Grossest Drinks of the world
Tuna Tears
A crying in your beer kinda night
The Asians were a force in our weirdest foods list and they bring it at the bar as well. Hank Williams sang about tears in his beers but I doubt he was slamming these in Seoul. Tuna Tears is a perfectly good glass of Korean rice wine but with a big ol tuna eyeball squished up in it. On the bright side, the collagen has anti wrinkle properties. On the downside, no one is going to get close to you if they see you drink this.
Three Penis Wine
The stiffest drink on the menu
China says tuna eyeballs are kid stuff. Instead they offer a wine made with three varieties of penis: deer, seal and dog. This concoction is a traditional treatment for men to enhance vitality. Or it was. With the introduction of Viagra, the makers of Three Penis Wine have truly hit hard times. The silver lining of the blue pills prevailing is there are now a lot of happy wives in China. And even happier deer, seals and dogs.

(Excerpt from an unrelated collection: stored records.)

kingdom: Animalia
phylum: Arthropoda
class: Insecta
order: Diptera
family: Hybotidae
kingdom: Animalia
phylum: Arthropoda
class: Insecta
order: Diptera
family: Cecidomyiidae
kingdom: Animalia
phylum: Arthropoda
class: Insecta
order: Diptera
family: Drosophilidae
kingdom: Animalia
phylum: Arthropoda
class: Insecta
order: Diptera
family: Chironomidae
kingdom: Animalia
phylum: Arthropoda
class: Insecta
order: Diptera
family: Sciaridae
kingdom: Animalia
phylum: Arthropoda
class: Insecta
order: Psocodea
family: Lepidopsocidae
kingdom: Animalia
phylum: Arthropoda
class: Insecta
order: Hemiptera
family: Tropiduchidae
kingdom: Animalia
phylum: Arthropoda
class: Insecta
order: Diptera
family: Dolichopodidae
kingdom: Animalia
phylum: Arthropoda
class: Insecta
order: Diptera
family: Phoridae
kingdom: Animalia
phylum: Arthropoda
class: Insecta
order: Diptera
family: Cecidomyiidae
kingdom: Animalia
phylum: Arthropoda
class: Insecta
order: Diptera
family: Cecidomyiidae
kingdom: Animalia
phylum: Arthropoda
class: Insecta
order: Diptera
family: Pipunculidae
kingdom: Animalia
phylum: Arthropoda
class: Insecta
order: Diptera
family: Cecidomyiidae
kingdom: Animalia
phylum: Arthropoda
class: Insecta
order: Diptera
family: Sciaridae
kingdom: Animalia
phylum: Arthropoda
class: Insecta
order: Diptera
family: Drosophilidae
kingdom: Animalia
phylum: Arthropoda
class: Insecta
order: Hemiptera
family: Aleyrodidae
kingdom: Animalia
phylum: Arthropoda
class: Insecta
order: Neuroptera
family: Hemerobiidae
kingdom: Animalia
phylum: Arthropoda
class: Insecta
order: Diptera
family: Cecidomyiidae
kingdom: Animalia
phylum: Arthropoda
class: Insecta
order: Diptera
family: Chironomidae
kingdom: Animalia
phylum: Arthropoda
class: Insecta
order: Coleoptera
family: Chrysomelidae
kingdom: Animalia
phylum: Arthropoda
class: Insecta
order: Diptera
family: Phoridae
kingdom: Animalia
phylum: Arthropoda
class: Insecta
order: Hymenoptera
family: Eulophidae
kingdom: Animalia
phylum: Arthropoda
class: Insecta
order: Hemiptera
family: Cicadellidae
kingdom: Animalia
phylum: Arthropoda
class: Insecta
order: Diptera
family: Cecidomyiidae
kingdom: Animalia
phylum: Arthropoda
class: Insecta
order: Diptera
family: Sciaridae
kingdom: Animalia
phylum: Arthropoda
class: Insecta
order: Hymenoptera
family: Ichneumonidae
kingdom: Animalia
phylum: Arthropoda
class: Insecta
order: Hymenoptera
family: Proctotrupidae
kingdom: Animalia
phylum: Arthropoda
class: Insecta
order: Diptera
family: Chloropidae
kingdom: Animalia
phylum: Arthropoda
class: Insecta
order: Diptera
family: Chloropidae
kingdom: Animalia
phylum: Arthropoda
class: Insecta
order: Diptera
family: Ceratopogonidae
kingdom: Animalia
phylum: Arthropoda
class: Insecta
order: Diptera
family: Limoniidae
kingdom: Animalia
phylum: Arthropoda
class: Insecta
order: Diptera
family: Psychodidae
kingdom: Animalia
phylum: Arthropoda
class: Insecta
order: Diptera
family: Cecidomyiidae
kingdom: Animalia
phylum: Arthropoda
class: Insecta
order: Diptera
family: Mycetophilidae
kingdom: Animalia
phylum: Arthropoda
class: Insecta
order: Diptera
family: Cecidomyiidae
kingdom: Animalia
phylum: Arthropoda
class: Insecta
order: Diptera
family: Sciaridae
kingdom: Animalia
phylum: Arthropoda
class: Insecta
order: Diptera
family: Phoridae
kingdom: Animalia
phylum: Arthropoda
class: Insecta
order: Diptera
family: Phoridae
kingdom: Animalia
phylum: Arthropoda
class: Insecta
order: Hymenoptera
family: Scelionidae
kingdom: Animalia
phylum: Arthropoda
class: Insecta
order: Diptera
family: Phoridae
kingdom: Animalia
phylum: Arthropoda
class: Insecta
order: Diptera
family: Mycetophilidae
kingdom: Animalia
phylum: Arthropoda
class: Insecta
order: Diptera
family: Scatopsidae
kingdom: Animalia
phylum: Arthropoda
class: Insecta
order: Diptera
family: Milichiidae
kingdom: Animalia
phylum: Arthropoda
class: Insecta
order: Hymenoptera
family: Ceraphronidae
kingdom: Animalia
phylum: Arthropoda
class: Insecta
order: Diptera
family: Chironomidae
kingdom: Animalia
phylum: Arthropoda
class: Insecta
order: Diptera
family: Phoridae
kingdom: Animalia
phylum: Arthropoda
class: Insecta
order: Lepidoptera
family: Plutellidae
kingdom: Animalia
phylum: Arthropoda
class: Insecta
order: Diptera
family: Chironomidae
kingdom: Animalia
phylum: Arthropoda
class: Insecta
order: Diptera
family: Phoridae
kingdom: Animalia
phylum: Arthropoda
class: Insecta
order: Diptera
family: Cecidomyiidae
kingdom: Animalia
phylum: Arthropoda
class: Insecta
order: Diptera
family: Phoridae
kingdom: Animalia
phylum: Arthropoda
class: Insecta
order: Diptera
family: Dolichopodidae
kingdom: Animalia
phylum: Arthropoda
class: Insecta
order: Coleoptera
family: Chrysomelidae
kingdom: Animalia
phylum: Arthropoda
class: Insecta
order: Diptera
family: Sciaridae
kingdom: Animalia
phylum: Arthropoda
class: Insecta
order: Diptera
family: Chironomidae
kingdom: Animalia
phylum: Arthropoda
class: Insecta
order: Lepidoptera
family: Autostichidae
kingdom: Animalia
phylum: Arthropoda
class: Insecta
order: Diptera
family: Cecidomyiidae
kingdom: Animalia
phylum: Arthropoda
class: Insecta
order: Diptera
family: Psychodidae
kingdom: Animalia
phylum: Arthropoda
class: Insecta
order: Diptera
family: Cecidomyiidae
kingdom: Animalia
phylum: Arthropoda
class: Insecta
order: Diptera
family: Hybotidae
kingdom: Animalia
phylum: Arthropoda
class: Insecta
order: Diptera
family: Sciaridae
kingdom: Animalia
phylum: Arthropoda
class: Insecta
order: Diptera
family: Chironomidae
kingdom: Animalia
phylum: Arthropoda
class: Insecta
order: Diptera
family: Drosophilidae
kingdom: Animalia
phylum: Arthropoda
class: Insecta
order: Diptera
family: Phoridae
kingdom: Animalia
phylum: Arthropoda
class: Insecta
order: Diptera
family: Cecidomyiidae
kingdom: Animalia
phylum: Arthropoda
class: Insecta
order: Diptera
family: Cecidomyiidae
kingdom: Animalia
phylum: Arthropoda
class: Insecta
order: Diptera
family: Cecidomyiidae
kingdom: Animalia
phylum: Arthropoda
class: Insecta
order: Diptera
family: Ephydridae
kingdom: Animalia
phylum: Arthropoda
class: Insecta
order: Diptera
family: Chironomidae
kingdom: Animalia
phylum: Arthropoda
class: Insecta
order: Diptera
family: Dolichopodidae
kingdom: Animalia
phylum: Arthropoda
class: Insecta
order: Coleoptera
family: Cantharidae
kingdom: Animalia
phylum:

grossest drinks of the world
Baby Mice Wine
Pairs well with cheese
Korea will not be outdone. I have no idea if the preceding Chinese concoction takes on the flavor of its enhancements and I hope never to find out. Disturbingly, one variety of vino that is in fact designed to retain the taste of its key ingredient is Baby Mice Wine. The little critters are fermented in rice wine for about a year so that the flavorful bouquet can age to perfection.
One sommelier’s review: A fleshy wine with impressive legs upon pour. Full bodied with backbone.
grossest drinks
Chicha
It takes a village
Are you phobic about sharing a straw or someone swigging from your bottle? If so, don’t try Chicha in Peru. This ancient beer begins with the locals chewing corn and spitting the mushy kernels into the brewing pot. (Thank goodness the other beverages listed here don’t involve such a process). The saliva is said to give it extra taste. Who needs beer with mountain spring water. That’s a marketing gimmick for people who want to swap spit after a night of drinking. They got it backwards.
grossest cocktails
Next time you tip one back and feel like making a face, think about what your brothers and sisters across the globe are guzzling. Step up and be bold when you belly up to far away bars. The locals know what’s best, so buy a round and drink with them. Make room on your bucket list for the 10 grossest drinks of the world…and keep that bucket by your barstool.